原文节选:

========

明代歙人黄镛,少时从儒就学,立下经世之志,后来弃儒经商,在闽、越、齐、鲁间进行商业活动,由于他善于洞察“盈虚之数”,故精于“进退存亡之道”,获利甚多,“赀大丰裕”。清代歙人叶天赐,“性聪颖,嗜学工诗,擅书法”,因家贫而为他人行贾,由于他“料事十不失一”,一跃而成为独立经营于扬州的富商。明万历时,在两淮经营盐业的徽商吴彦先,一有闲暇便浏览书史,因而善于与同行纵谈古今得失,连一些宿儒也自以为不及于他,故博得群商的拥戴,一切营运都奉请他筹划。他为不负众望,精心地权衡货物轻重,揣测四方缓急,判察天时消长,且又知人善任,以致凡得他指示的经商活动,都必获倍利,遂一时成为众商的智囊。

========

待办任务:
A) 请把这段关于徽商的节选中从“明代歙人黄镛,少时从儒就学,立下经世之志”起、到“倍利,遂一时成为众商的智囊。”止的部分原样重写一遍。
B) 根据这段关于徽商的节选，清代歙人叶天赐后来在哪里独立经营并成为富商？
这些数据取自另一来源。

所给数据:

========

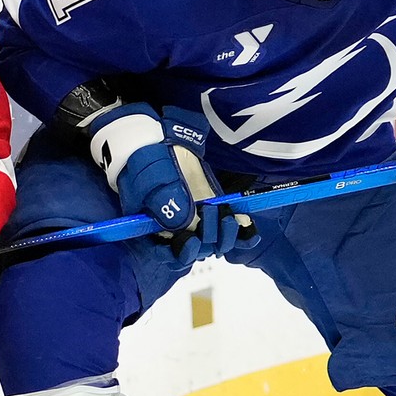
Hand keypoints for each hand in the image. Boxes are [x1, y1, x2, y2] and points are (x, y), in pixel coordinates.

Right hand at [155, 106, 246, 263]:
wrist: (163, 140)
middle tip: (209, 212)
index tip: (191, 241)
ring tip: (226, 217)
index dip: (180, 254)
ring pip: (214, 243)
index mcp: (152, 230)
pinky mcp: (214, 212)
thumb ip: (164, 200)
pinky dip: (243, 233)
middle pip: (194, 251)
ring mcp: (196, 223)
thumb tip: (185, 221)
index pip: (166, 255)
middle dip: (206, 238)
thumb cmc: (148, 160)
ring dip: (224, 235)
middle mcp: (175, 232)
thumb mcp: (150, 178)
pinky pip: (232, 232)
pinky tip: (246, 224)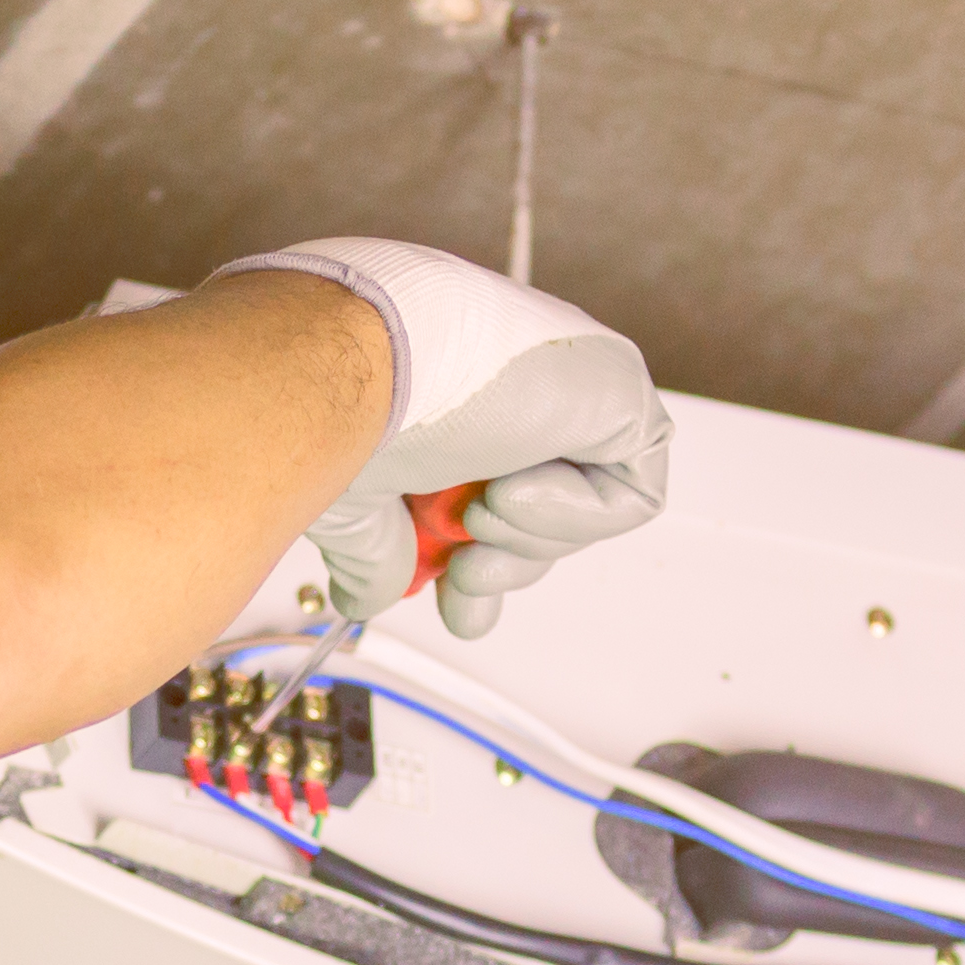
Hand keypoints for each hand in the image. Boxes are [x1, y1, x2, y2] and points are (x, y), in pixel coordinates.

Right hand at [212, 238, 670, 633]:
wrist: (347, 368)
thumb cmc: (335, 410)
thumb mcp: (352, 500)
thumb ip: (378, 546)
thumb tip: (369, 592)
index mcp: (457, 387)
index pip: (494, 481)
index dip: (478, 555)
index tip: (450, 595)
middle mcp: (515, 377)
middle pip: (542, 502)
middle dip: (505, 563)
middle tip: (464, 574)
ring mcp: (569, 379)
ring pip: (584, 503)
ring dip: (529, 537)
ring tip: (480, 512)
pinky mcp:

========

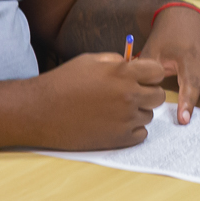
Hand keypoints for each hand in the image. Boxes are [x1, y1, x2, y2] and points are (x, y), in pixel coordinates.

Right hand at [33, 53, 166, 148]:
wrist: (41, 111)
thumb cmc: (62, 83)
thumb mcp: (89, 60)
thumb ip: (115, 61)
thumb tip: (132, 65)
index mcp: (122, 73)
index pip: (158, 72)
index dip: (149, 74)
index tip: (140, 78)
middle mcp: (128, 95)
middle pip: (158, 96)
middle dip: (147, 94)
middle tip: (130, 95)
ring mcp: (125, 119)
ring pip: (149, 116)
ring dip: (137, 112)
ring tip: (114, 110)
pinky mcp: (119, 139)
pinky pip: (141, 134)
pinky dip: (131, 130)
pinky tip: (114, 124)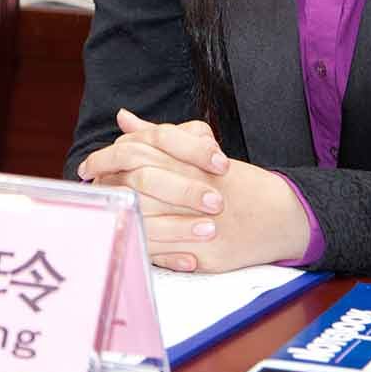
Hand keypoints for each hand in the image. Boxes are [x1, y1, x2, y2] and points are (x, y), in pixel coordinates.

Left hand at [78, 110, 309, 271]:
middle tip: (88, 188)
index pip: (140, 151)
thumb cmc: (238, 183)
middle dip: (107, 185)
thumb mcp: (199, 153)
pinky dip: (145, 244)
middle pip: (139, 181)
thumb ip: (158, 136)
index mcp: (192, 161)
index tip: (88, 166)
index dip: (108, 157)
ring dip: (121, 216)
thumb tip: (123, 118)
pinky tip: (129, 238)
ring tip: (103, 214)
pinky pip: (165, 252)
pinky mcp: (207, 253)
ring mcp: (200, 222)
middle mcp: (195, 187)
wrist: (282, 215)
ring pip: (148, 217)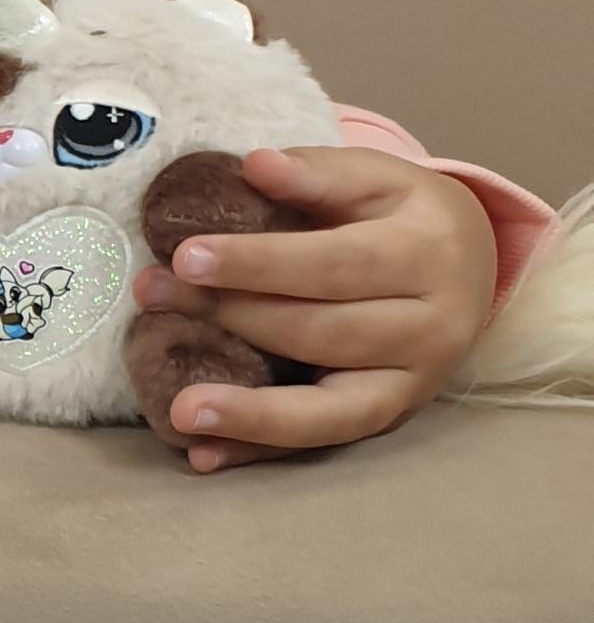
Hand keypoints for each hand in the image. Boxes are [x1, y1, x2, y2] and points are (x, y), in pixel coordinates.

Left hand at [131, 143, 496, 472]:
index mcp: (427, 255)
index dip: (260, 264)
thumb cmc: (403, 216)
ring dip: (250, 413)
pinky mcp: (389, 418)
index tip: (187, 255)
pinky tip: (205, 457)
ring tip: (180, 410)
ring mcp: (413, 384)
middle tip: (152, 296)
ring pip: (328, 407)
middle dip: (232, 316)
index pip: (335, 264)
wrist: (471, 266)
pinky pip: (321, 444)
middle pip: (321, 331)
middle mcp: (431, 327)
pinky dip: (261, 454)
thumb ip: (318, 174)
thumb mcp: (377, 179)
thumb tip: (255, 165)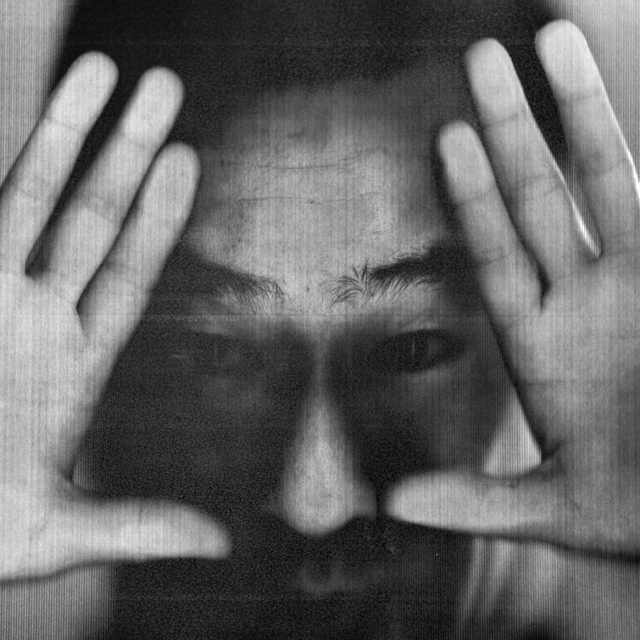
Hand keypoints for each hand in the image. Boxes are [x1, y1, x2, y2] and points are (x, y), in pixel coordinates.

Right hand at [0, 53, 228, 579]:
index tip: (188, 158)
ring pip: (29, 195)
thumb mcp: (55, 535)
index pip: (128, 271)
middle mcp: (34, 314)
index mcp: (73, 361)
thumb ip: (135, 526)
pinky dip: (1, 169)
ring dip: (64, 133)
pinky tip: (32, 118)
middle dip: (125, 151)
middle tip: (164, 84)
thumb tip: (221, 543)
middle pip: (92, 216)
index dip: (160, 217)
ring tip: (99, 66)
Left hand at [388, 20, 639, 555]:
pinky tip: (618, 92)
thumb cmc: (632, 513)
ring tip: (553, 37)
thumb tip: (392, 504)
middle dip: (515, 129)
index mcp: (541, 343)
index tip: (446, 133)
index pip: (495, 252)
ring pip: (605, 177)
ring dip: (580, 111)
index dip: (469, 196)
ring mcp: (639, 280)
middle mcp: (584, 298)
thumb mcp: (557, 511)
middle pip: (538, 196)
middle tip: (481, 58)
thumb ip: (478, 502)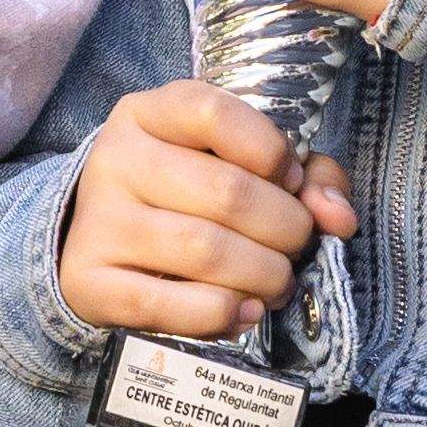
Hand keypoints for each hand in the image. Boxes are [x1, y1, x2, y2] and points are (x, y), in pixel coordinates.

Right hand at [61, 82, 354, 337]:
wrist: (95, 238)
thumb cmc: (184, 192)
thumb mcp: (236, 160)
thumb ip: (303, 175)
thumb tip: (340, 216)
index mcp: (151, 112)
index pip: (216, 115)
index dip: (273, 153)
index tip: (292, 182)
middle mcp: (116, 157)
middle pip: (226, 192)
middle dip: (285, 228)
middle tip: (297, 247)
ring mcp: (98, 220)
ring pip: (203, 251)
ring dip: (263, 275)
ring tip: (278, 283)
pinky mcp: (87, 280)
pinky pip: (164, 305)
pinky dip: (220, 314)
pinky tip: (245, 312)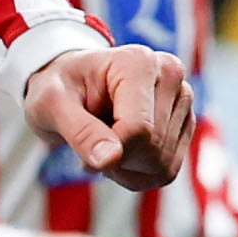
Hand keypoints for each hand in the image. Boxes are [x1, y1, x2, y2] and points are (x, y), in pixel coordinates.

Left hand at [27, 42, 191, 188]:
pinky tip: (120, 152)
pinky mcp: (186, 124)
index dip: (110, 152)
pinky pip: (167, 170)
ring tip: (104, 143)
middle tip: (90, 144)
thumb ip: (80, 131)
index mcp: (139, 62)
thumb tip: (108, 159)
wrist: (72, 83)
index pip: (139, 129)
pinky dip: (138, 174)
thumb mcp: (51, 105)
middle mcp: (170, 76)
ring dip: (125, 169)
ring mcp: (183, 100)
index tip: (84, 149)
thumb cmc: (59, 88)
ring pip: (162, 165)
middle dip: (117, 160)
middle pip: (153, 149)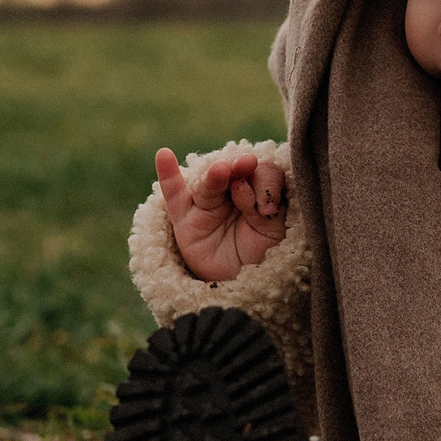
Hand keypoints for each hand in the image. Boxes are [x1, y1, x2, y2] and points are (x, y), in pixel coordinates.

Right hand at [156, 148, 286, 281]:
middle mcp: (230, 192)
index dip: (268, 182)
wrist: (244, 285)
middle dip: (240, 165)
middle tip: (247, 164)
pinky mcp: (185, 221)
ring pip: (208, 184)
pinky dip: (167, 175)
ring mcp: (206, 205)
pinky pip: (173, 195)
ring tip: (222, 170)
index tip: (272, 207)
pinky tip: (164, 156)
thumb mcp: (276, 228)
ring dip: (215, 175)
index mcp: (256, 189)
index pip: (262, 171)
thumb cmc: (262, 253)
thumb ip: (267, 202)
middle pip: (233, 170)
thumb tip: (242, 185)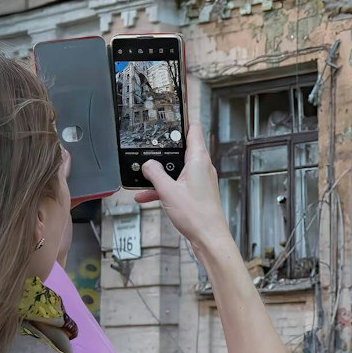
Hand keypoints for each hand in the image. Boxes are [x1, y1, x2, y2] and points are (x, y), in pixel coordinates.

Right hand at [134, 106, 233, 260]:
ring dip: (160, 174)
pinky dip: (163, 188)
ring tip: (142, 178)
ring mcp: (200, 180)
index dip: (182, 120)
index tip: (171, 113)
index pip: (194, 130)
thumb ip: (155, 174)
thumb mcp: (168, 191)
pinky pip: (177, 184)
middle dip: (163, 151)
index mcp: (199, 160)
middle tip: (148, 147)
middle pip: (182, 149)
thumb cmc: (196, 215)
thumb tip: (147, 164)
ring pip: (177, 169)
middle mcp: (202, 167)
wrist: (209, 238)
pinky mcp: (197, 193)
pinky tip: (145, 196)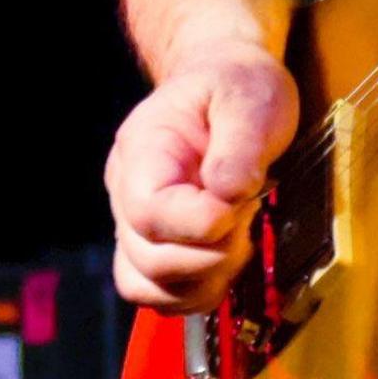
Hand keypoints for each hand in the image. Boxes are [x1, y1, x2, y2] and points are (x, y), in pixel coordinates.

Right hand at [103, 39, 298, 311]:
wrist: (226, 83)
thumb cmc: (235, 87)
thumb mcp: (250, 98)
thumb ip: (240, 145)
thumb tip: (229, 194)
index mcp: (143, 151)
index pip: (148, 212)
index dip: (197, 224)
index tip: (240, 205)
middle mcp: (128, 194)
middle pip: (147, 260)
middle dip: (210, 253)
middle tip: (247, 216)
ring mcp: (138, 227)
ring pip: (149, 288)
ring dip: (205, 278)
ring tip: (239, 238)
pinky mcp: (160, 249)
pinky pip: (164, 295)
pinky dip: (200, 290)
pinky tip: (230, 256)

========

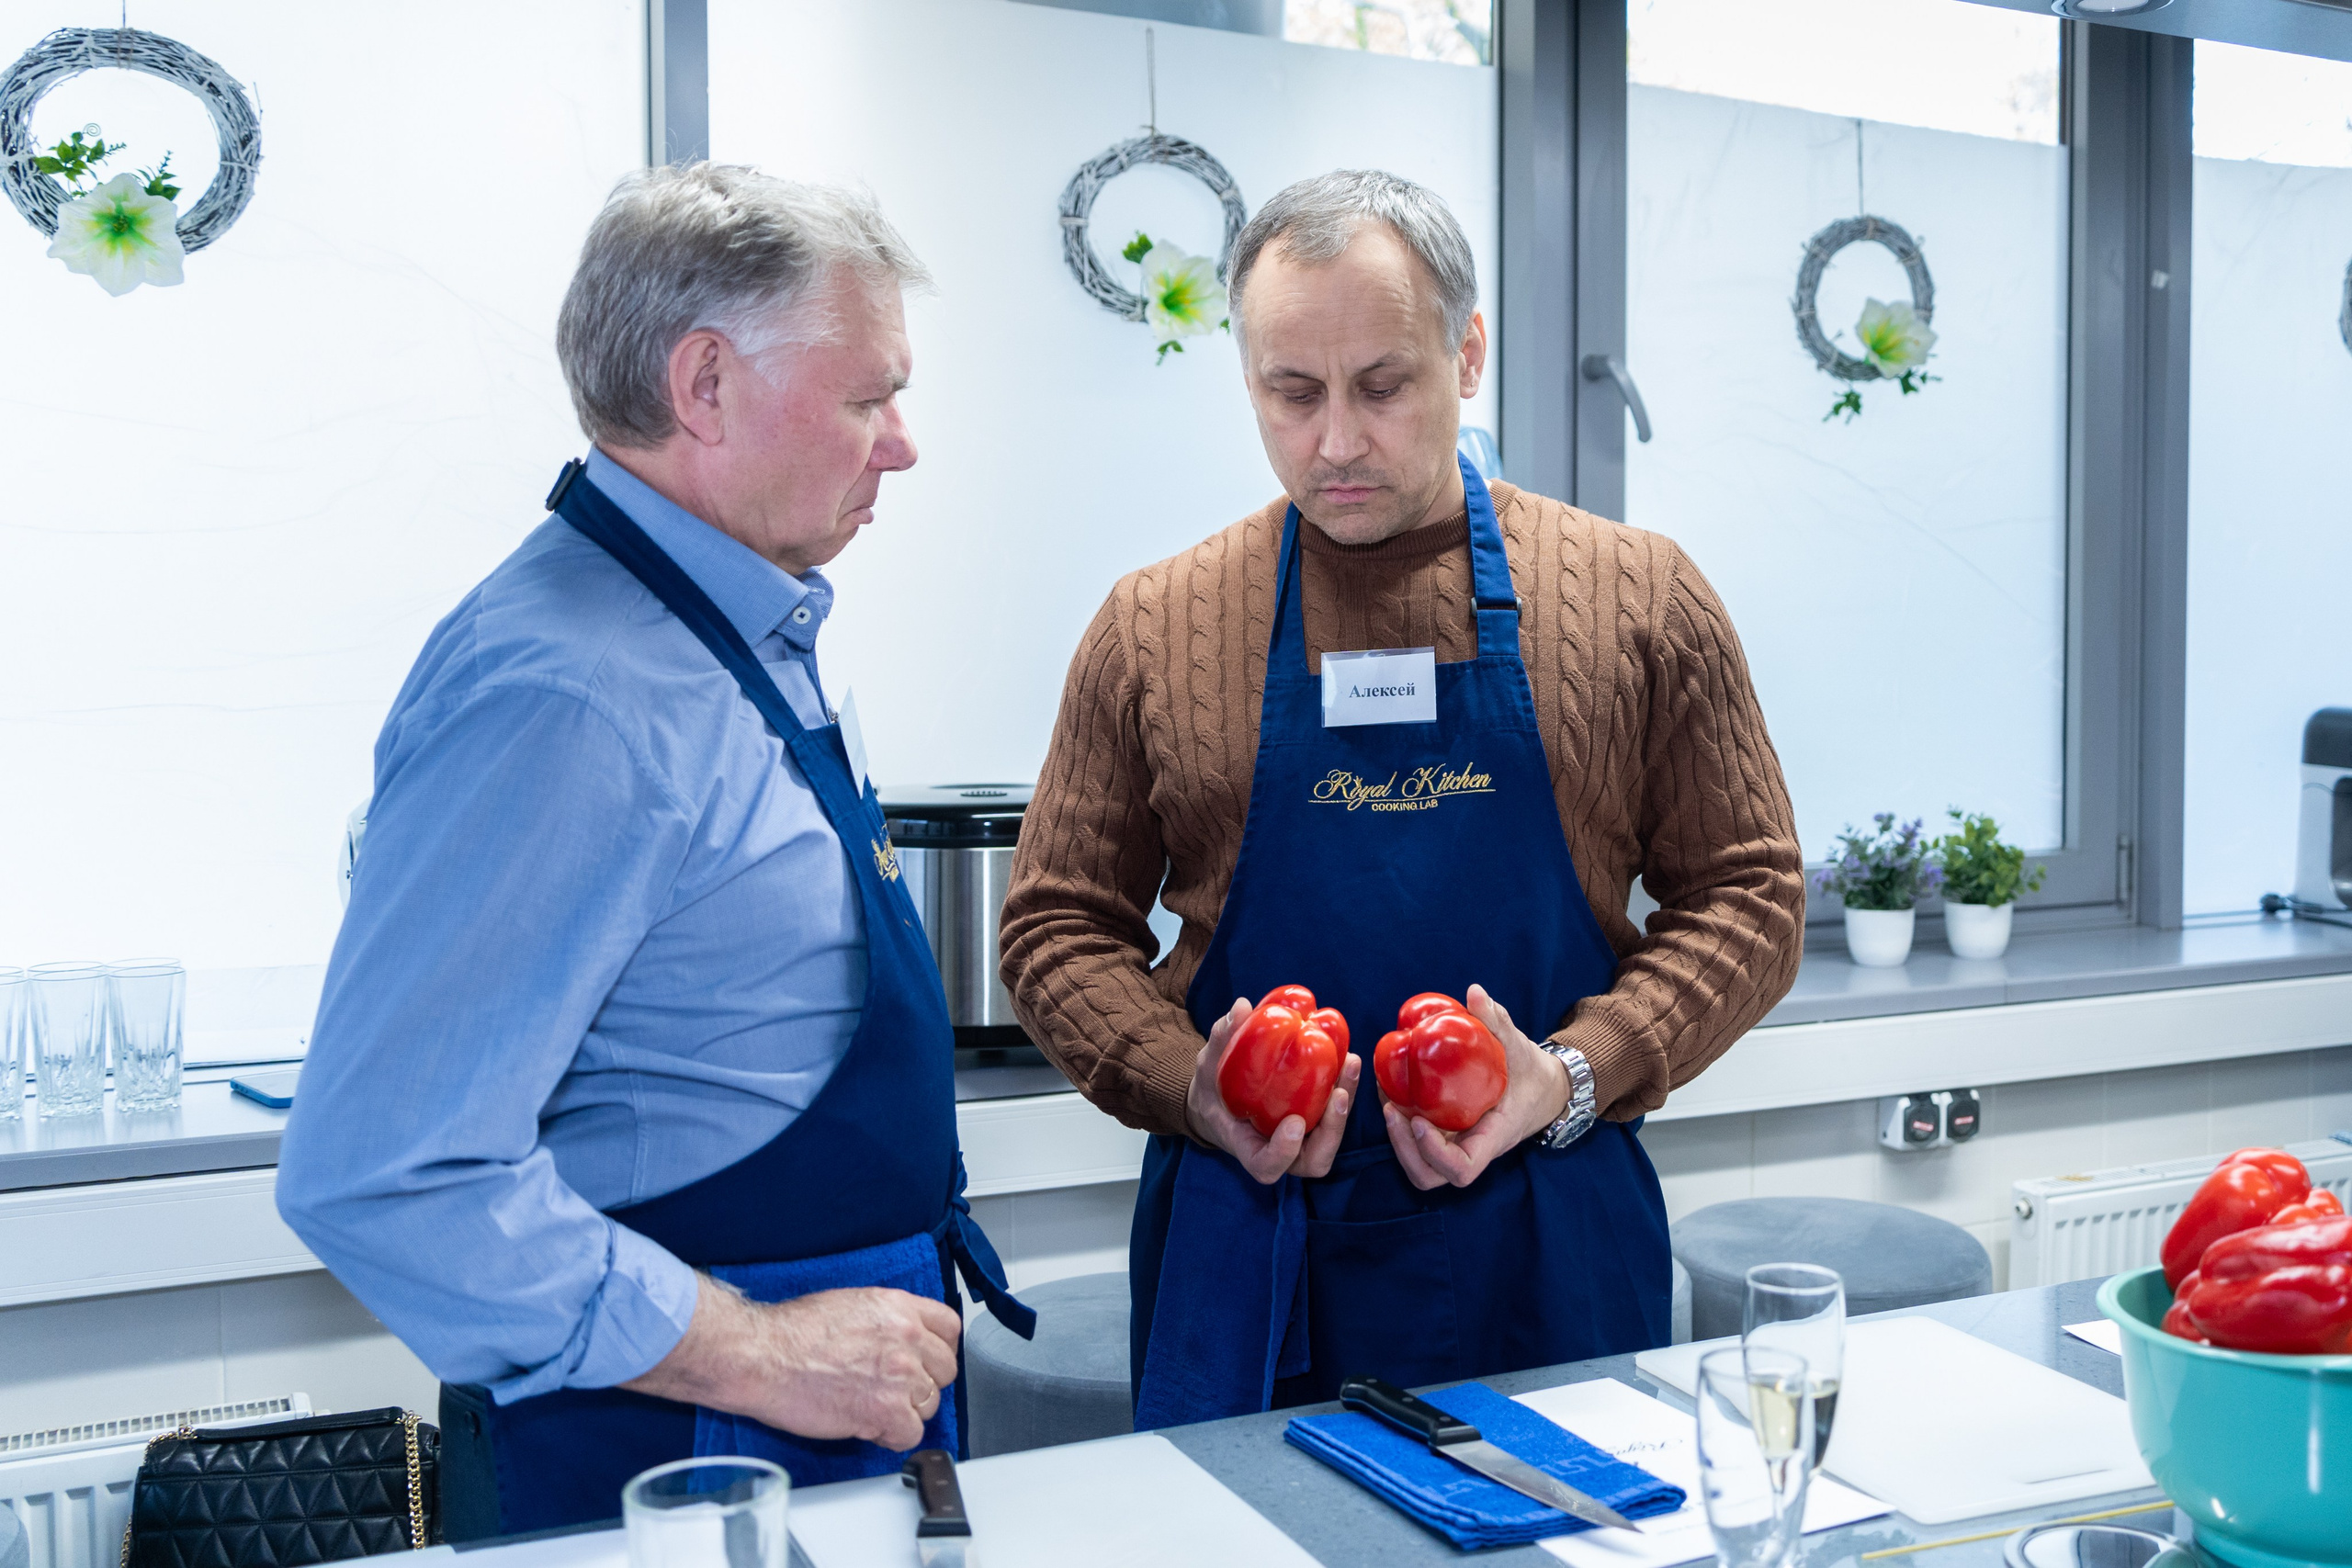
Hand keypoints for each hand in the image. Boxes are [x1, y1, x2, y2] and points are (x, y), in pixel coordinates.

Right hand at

========

各题答案:
A)
明代歙人黄镛,少时从儒就学,立下经世之志,后来弃儒经商,在闽、越、齐、鲁间进行商业活动,由于他善于洞察“盈虚之数”,故精于“进退存亡之道”,获利甚多,“赀大丰裕”。清代歙人叶天赐,“性聪颖,嗜学工诗,擅书法”,因家贫而为他人行贾,由于他“料事十不失一”,一跃而成为独立经营于扬州的富商。明万历时,在两淮经营盐业的徽商吴彦先,一有闲暇便浏览书史,因而善于与同行纵谈古今得失,连一些宿儒也自以为不及于他,故博得群商的拥戴,一切营运都奉请他筹划。他为不负众望,精心地权衡货物轻重,揣测四方缓急,判察天时消长,且又知人善任,以致凡得他指示的经商活动,都必获倍利,遂一时成为众商的智囊。

B) 扬州。